■ **Set problem**:
Give back, word for word, every line of the material from the line containing "this 1045×1027 image." down to the last line, both of those lines included.

■ **Input records**:
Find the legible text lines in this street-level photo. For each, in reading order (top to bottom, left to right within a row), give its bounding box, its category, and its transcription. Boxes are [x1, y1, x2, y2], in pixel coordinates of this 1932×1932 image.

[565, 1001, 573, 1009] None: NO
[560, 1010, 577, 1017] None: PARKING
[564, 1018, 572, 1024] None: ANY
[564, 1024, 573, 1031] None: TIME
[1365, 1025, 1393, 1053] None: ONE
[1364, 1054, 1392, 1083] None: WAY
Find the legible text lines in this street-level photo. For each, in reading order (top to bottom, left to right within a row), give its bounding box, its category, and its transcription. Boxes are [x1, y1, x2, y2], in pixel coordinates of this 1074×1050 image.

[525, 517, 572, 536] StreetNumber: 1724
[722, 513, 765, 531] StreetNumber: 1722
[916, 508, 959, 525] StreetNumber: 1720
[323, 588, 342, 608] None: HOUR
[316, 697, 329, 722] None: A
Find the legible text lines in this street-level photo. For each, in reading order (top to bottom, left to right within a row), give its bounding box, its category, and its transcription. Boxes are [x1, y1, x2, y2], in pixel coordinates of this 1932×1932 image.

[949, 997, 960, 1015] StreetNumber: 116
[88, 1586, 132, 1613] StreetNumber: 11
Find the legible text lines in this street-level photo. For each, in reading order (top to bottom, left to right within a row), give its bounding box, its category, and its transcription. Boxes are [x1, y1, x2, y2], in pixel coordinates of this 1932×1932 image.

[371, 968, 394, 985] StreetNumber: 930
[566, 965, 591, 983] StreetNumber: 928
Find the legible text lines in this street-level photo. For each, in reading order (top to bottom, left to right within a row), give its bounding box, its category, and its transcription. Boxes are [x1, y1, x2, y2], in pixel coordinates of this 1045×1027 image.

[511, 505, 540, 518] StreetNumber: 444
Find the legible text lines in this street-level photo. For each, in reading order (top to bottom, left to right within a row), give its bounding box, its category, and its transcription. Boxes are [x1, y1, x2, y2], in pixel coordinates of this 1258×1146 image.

■ **Exercise answer**:
Find the legible text lines in this street-level photo. For each, in reading order (top to bottom, left to right within a row), give its bounding box, its category, and its transcription. Boxes are [x1, y1, x2, y2], in pixel coordinates of this 1045×1027 image.

[511, 505, 540, 518] StreetNumber: 444
Find the legible text lines in this street-level photo. For each, in reading order (top to bottom, left to right within a row), give its bounding box, its category, and its transcription. Boxes are [x1, y1, x2, y2], in pixel coordinates of this 1258×1146 image.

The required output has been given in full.